Pantaka, the Elder (Tibetan: ne ten, lam ten. Sanskrit: Sthavira Pantaka. Wylie Tibetan: gnas brtan lam bstan). The 13th arhat from the set of Sixteen Great Arhats, principal students of Shakyamuni Buddha.
"In the Heavens of the Thirty-three is the noble elder Pantaka, surrounded by 900 arhats; homage to the One [performing] Dharma explication and holding a book." (Sakya liturgical text).
Gopaka, the Elder (Tibetan: ne ten, be che. Sanskrit: Sthavira Gopaka. Wylie Tibetan: gnas brtan sbed byed). The 15th arhat from the set of Sixteen Great Arhats.
"On the king of mountains, Bihula, is the noble elder Gopaka, surrounded by 1,400 arhats; homage to the One holding a book with the two hands." (Sakya liturgical text).

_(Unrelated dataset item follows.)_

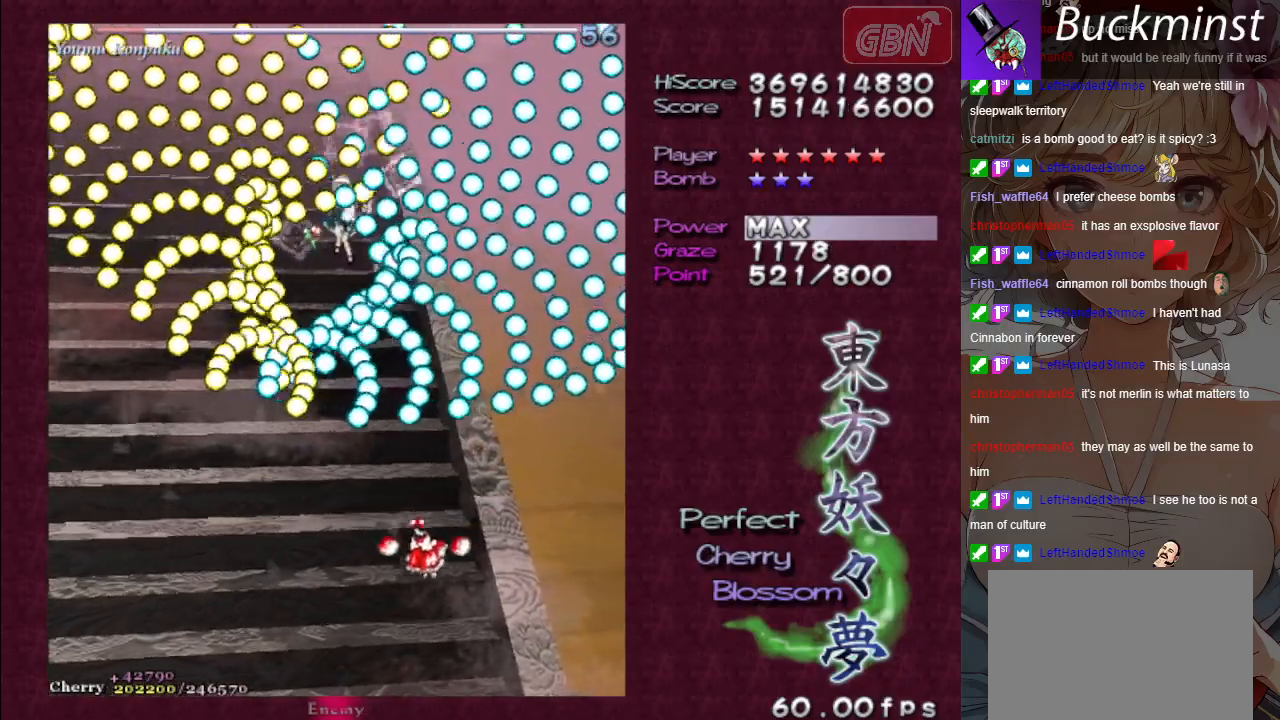
{"buttons": ["A", "X", "L3"], "left_stick": "down-left", "events": [[83, "A", "down"], [100, "X", "down"]]}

The Sixteen Great Arhats are generally painted as a set. The full group would include the buddha Shakyamuni, the two principal students Shariputra and Maudgalyayana, the sixteen arhats, the attendant Dharmatala, the patron Hvashang and the Four Guardians of the Directions - Vaishravana, Virupaksha, Dritarashtra and Virudhaka. The total number of figures in the composition is twenty-five (25). In the largest sets of paintings each figure is depicted within a single composition except for Shariputra and Maudgalyayana. These two are shown standing to the right and left of the Buddha. In this, the largest set of painted compositions the number of works is twenty-three (23).
The next most common way of presenting the arhats is in a nine painting set. Each arhat is doubled up with another arhat in a single composition. Then, the attendant and patron are each paired with two Guardian Kings making for three figures in the last two of the paintings in the nine painting set. The image above of the painting of Pantaka and Gopaka is likely from a nine painting set.
The arhats can be found in sets of eleven paintings, five, and three compositions. It is also to have Shakyamuni Buddha at the center of a painting with the two principal students, Sixteen Arhats and other figures in a single painted composition.